Reescribe el fragmento del texto sobre Simone Biles que empieza en "En su autobiografía" y termina en "su principal apoyo.", y sustituye "gratitud" por "agradecimiento".

_Texto de lectura_:
◆ ◆ ◆ ◆ ◆ ◆ ◆

Biles alcanzó la fama después de enlazar dos mundiales de gimnasia consecutivos, pero fueron los Juegos Olímpicos los que lanzaron definitivamente su carrera. Entonces, muchos seguidores que se habían acercado a esta disciplina deportiva para conocer a esta pequeña gimnasta que rompía con el paradigma habitual de sus compañeras, conocieron toda la historia que se escondía detrás de esa fortaleza.

Lo más chocante es que en su más tierna infancia fue adoptada por sus abuelos, a los que se refiere como papá y mamá, porque su madre biológica perdió su custodia por sus múltiples adicciones.

Lejos de tener una infancia sencilla, sus primeros años son de absoluto desconcierto. Sin embargo, en contra de lo que en muchas ocasiones ocurre con los jóvenes, no se queda atrapada en el resentimiento. La manera en que narra aquellos primeros años es de sorprendente agradecimiento hacia todos y una particular capacidad de comprensión hacia su madre biológica. De los cuatro hermanos, Simone y Adria, las dos pequeñas, se fueron con sus abuelos y a partir de ahí comenzaron a tener una vida organizada, con un hogar marcado por el apego en el que recibieron una buena educación que compaginaba al mismo tiempo la disciplina con el amor.

En esa etapa es cuando se inició su trayectoria de gimnasta. Al principio, todo comenzó por casualidad, en una visita ocasional a un gimnasio. La madre de Simone vio en aquel deporte una vía de escape al exceso de actividad que tenía aquella pequeña e incansable niña. De hecho, llama la atención que fuera diagnosticada con el hoy tan famoso Trastorno de Hiperactividad y Déficit de Atención y que, sin embargo, esa etiqueta no le sirviera de excusa para estudiar menos, esforzarse menos o concentrarse menos. De hecho, una de las características que ha encumbrado a Simone Biles a los podios de todo el mundo ha sido, precisamente, esa capacidad de concentración de la que hace gala en sus ejercicios.

En su autobiografía muestra mucha alegría y gratitud hacia todo lo que le ha ocurrido pero lo hace desde la perspectiva de un don. La familia Biles, católica, siempre miró hacia lo alto para pedir fuerzas en la debilidad y dar las gracias en la abundancia. Y Simone recuerda constantemente esta visión sobrenatural de la realidad que le rodea para recuperar el ánimo y mantener el orgullo bajo control. De hecho, sorprende cómo en los momentos de más tensión, en los que ella misma reconoce que no se comporta como debería y que le aguantan demasiado, la familia es su principal apoyo.

◆ ◆ ◆ ◆ ◆ ◆ ◆

_Material presentado_:
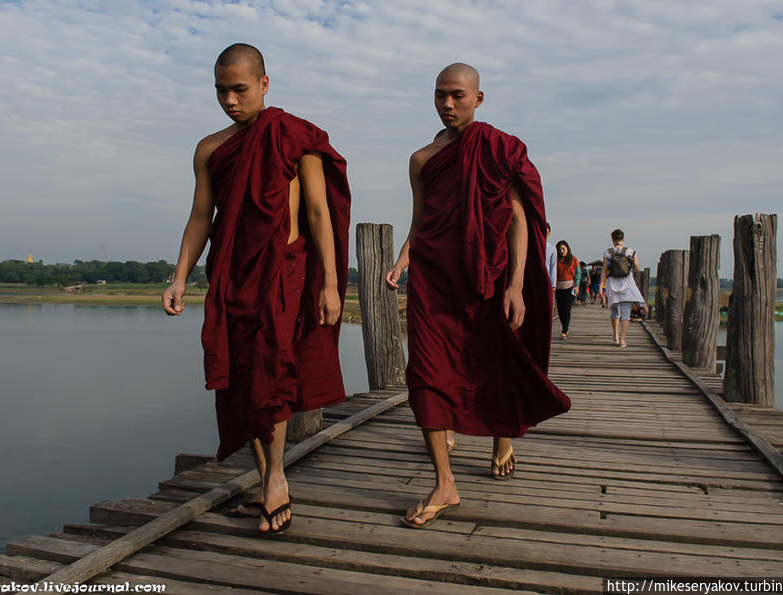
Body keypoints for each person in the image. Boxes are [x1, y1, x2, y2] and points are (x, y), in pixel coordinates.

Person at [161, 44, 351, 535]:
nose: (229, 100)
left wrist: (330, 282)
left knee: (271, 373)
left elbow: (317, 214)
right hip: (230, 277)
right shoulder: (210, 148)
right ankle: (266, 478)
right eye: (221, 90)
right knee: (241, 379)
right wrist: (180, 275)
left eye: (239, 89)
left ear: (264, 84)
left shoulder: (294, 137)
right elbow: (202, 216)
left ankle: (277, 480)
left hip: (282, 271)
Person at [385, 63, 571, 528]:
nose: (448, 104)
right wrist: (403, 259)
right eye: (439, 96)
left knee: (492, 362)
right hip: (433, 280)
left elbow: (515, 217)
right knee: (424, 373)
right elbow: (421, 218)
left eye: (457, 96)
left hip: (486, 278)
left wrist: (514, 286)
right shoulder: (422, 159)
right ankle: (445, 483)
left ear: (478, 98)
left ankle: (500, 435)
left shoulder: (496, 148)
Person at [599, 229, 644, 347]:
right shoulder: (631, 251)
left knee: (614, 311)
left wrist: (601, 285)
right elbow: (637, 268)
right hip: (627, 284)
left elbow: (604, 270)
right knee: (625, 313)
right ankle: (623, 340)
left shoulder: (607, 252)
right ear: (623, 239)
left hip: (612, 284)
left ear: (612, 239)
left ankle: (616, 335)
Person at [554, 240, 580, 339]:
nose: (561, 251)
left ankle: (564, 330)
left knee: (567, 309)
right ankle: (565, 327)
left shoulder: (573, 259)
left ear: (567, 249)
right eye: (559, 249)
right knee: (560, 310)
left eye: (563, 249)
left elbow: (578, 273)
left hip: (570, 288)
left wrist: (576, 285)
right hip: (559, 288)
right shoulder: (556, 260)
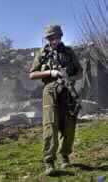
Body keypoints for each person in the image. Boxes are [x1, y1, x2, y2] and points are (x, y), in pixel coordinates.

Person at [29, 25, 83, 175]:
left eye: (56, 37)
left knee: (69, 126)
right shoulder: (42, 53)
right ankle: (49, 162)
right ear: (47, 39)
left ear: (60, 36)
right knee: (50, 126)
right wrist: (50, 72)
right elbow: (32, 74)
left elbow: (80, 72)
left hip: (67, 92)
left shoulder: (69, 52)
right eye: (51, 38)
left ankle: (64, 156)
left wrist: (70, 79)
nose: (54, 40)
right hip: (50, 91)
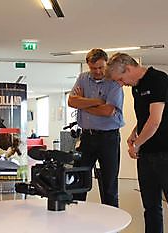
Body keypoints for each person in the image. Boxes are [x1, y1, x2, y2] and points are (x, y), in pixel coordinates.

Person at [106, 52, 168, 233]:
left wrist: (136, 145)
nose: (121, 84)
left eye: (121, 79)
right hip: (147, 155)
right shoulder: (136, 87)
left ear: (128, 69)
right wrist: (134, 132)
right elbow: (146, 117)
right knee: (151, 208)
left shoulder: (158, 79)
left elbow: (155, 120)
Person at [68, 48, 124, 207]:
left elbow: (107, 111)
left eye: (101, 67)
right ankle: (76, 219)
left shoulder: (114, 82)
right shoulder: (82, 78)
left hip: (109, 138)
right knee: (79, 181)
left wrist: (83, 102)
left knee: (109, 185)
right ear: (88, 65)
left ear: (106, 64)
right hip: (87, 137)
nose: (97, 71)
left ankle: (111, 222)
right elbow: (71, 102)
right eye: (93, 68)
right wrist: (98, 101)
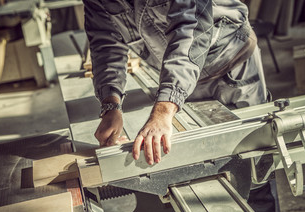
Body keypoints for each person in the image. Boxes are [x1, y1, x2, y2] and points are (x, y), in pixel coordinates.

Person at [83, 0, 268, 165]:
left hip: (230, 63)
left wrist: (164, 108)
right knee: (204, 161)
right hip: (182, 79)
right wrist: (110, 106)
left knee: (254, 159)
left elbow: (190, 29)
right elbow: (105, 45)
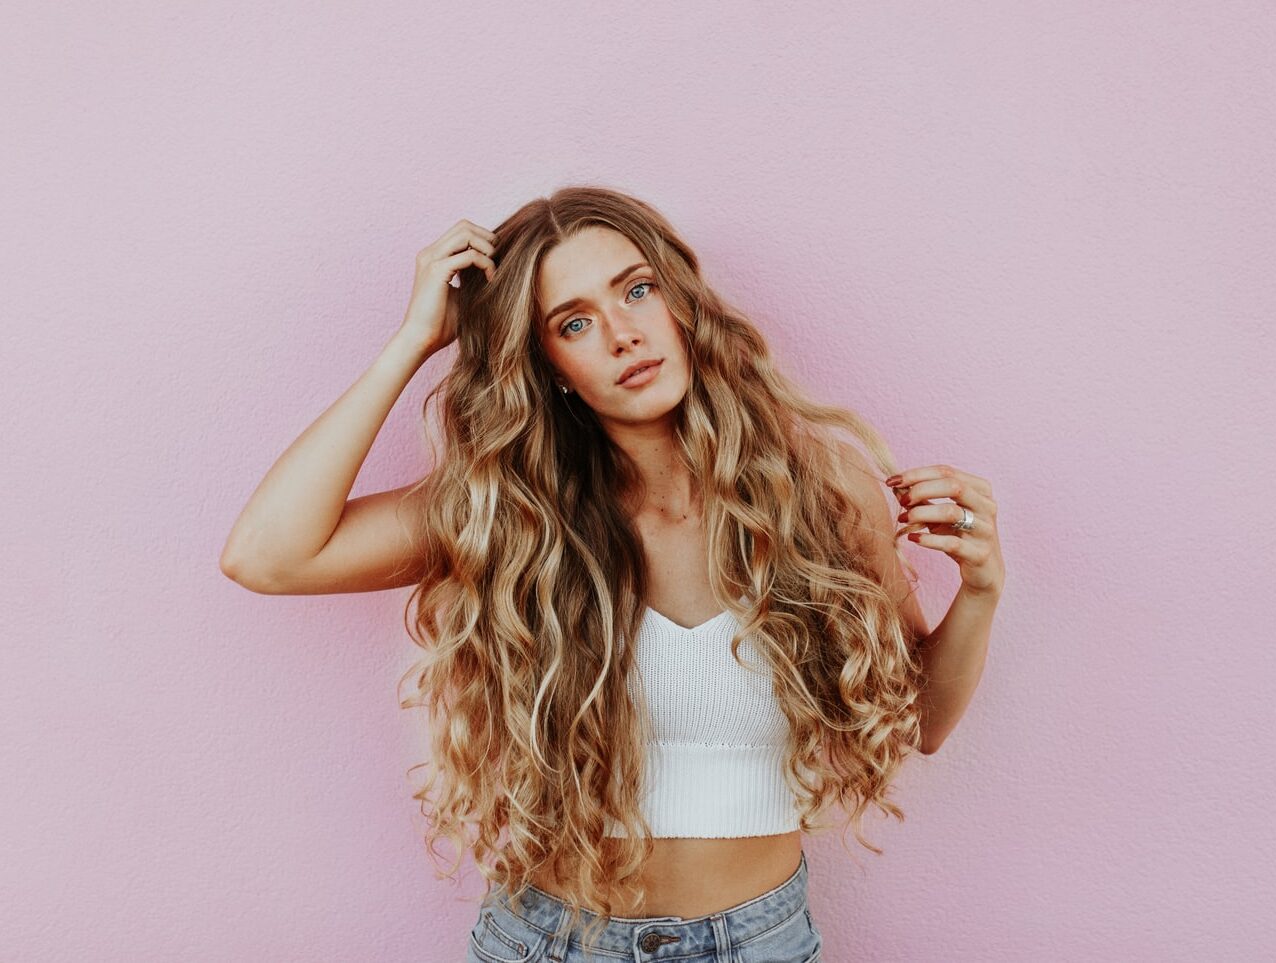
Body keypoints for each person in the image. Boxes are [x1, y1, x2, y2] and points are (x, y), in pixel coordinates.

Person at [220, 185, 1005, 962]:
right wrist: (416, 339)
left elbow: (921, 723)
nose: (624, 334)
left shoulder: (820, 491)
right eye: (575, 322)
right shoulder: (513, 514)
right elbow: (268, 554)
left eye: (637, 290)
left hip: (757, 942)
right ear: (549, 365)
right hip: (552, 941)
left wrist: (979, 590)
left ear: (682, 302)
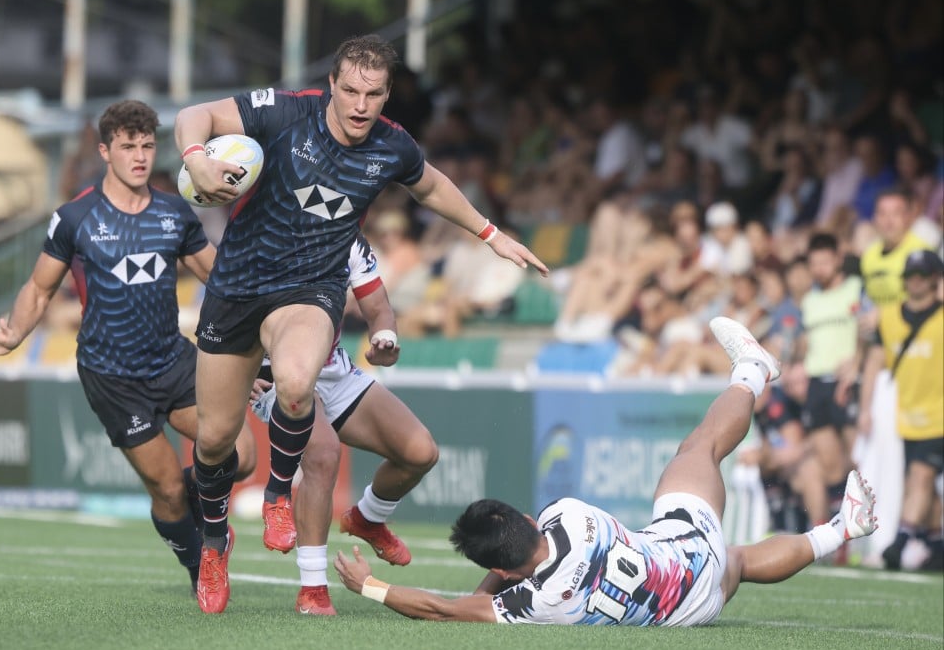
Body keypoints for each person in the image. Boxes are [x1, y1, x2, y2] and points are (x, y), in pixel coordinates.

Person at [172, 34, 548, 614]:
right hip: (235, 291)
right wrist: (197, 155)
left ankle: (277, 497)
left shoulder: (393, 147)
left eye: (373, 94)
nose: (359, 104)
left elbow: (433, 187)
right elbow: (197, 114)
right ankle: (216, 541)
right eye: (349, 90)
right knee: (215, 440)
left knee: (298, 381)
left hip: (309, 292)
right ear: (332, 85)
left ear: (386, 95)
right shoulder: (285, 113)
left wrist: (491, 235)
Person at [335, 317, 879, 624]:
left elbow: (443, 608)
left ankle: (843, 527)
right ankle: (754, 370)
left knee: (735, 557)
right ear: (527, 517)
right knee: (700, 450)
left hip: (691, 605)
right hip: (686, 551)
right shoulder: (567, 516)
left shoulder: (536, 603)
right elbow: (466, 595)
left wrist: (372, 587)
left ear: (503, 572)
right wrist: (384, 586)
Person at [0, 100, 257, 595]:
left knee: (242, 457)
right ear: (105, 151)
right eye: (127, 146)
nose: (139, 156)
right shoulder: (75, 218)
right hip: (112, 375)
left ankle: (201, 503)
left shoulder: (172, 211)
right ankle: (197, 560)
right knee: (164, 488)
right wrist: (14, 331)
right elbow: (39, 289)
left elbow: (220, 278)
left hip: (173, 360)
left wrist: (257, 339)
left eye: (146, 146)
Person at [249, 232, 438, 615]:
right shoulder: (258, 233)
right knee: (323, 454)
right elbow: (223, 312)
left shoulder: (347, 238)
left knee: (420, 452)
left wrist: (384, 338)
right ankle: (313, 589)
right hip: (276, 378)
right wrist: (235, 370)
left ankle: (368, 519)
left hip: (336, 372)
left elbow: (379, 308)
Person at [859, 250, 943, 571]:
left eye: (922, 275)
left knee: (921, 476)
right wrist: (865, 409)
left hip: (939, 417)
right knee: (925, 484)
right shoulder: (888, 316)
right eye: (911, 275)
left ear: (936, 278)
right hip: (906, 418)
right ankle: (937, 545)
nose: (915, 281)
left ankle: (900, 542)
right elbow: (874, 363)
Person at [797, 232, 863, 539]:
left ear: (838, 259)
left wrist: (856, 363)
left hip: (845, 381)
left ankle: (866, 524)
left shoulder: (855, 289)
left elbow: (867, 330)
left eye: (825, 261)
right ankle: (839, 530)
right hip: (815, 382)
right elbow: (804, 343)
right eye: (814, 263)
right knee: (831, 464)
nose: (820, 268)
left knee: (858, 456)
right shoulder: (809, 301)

◆ ◆ ◆ ◆ ◆ ◆ ◆

_Respuesta_:
En su autobiografía muestra mucha alegría y agradecimiento hacia todo lo que le ha ocurrido pero lo hace desde la perspectiva de un don. La familia Biles, católica, siempre miró hacia lo alto para pedir fuerzas en la debilidad y dar las gracias en la abundancia. Y Simone recuerda constantemente esta visión sobrenatural de la realidad que le rodea para recuperar el ánimo y mantener el orgullo bajo control. De hecho, sorprende cómo en los momentos de más tensión, en los que ella misma reconoce que no se comporta como debería y que le aguantan demasiado, la familia es su principal apoyo.